Julie Dworkin is the policy director at the Chicago Coalition for the Homeless, which advocates for policies to end homelessness. She notes that services for pregnant youth in Chicago are limited.

“It’s the only program in the city that helps homeless youth that are minors and are pregnant. If you are pregnant and over 18, there’s still not a lot of resources,” Dworkin said. “It’s a population that can be served, but they often end up falling through the cracks.”

New Moms is another program that works with impoverished adolescent parents ages 13-24 years old by providing housing and case management, but RAPPP is the only program in Chicago that reserves beds specifically for homeless youth mothers.

In August 2012, Mayor Rahm Emanuel approved a seven-year action plan to work on preventing homelessness and providing services, called Chicago’s Plan 2.0. Youth homelessness was among seven priorities in Plan 2.0, which allocated $1 million for three new homeless youth drop-in centers (one each on the North, South and West Sides) and $1 million for 100 new youth shelter beds. The funding came not from new taxes but from privatizing the City’s mobile outreach services to homeless people.

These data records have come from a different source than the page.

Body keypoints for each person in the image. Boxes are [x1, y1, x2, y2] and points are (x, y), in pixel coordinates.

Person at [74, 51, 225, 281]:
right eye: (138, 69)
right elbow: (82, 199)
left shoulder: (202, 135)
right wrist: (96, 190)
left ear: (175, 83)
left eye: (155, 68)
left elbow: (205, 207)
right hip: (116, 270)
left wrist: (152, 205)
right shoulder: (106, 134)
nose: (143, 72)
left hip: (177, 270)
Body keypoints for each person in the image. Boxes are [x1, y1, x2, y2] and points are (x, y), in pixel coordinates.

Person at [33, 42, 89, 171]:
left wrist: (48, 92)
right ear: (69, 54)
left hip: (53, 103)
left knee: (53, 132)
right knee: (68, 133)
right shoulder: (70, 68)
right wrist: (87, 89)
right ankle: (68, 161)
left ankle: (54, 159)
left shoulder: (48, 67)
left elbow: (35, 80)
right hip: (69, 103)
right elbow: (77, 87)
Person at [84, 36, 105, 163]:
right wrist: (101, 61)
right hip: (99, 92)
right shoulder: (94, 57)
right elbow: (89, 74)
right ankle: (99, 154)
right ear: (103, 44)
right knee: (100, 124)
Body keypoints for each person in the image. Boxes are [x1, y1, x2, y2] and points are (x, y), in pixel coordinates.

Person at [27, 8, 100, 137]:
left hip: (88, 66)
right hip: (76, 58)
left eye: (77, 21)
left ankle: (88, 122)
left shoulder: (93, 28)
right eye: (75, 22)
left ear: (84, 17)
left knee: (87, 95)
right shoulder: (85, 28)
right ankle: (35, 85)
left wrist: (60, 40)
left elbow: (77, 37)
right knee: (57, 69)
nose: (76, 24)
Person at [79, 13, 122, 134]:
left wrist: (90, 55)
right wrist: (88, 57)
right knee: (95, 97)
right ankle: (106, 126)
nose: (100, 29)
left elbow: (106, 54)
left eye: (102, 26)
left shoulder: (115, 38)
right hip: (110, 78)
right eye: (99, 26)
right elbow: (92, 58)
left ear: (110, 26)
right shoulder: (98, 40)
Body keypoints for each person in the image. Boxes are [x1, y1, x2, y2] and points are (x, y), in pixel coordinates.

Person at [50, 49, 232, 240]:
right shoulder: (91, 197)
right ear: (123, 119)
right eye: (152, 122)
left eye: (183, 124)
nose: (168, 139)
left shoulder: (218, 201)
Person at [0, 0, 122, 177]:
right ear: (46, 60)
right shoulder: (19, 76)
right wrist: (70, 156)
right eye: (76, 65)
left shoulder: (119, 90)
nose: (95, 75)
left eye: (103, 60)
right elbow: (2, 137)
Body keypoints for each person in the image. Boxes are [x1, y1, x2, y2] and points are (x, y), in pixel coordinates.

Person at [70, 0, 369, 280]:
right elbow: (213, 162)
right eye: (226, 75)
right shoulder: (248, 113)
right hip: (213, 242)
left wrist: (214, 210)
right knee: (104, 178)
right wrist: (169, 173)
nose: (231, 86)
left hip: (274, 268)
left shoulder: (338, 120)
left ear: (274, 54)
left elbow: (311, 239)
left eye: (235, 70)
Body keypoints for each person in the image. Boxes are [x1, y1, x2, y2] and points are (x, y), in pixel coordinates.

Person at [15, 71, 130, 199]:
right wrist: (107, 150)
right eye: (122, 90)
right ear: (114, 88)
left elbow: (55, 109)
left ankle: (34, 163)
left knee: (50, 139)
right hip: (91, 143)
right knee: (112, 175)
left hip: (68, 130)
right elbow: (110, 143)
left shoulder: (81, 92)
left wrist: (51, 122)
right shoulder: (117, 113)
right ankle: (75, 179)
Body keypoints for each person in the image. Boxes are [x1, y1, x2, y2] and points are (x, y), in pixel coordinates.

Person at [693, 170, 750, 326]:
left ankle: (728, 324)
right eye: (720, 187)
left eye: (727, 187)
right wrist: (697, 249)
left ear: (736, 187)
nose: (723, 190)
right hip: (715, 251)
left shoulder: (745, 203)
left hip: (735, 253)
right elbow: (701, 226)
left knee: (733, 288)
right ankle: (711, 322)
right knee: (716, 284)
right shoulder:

As of December 2012, Catholic Charities employed 34 full-timers and 15 part-timers, compared to 53 people under the City’s management.

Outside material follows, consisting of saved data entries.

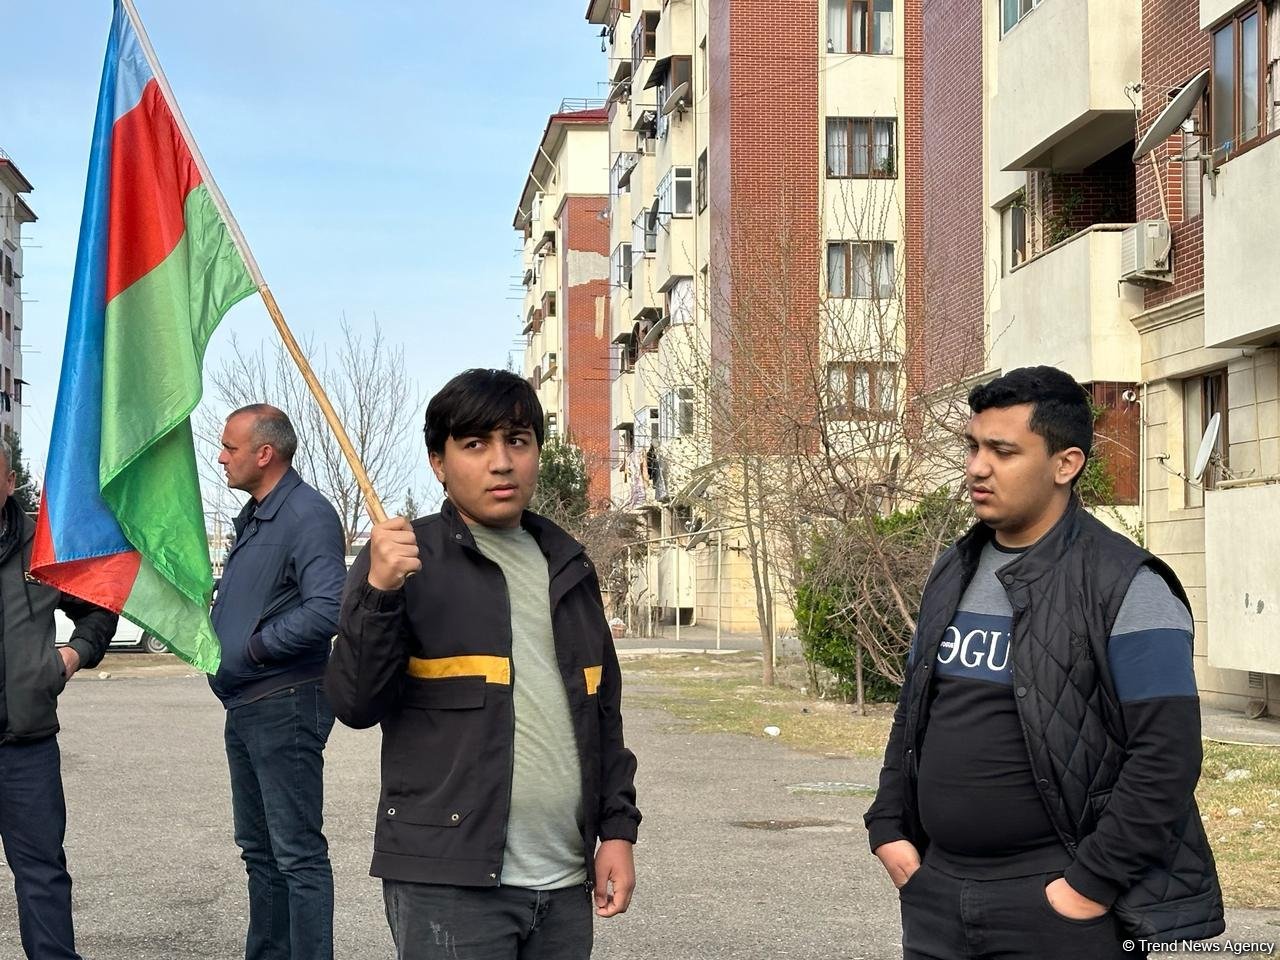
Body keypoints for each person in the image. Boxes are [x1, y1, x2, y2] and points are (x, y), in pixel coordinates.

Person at [865, 366, 1224, 960]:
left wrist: (1087, 887)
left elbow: (1167, 757)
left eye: (1003, 451)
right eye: (974, 447)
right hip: (935, 895)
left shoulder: (1128, 586)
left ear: (1066, 464)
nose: (978, 467)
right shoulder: (953, 571)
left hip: (1055, 908)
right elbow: (914, 713)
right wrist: (889, 826)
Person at [327, 369, 640, 960]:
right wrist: (378, 592)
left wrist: (617, 831)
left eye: (517, 441)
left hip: (565, 879)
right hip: (448, 881)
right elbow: (356, 703)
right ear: (438, 463)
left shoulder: (568, 566)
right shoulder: (402, 560)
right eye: (475, 444)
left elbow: (604, 718)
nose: (502, 463)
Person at [210, 404, 347, 960]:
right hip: (247, 703)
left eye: (230, 447)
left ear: (265, 454)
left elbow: (329, 607)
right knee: (259, 852)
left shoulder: (307, 514)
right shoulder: (257, 515)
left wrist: (254, 646)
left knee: (296, 855)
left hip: (285, 700)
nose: (221, 457)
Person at [0, 438, 117, 960]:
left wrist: (71, 656)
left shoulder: (44, 544)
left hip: (27, 748)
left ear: (8, 482)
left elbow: (98, 607)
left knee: (43, 876)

“Plan 2.0 charges Chicago with developing an array of developmentally appropriate services in order to prevent homeless youth from becoming the next generation of homeless adults,” said Matt Smith of the Department for Family and Support Services. “The RAPP Program is a model for connecting pregnant and parenting youth to housing and services that address the developmental needs of both the parent and the child, a key action item in the Plan 2.0 Youth Homelessness strategic priority.”

The Night Ministry receives funding from governmental, corporate and foundation grants and contracts, in addition to individual donations.

25“To build out the array of services identified for youth in Plan 2.0, the City invested $2 million dollars in low threshold shelter and drop-in programs for youth,” Smith said. “While the Night Ministry’s RAPP Program is not specifically funded by this action, programs like the RAPP Program provide more intensive services on the envisioned spectrum of youth-appropriate programs by providing safe housing and the opportunity for pregnant and parenting youth to focus on goals relating to parenting, housing, education, and services for their children.”

As for Holmes, she hopes to only stay at the Open Door Youth Shelter for about one month. She does not have any expectation to attend the University of Michigan at a later date. She hopes to attend Magic Johnson High School to receive her high school diploma, and then possibly attend DePaul University.

“Now that I have a baby, I just can’t jump up and go to a different state,” Holmes said.

Holmes is looking to move into low-income housing in Hazel Crest, Ill., which is near Zoey’s father, as well as Holmes’s mother.

“I want to get a job. My goals are to get Zoey in daycare, get an apartment and get my license,” Holmes said.

Maguire notes the role the staff plays in making RAPPP successful. The program used to have an age limit of 19 years old, but RAPPP has expanded to include youth who are 20 years old or younger, as long as they do not turn 21 during their four months at the shelter.

“I think [the young moms in the program] have an awful lot to offer themselves, their children and the community,” Maguire said. “That program really does well. The staff is really nurturing and engaged.”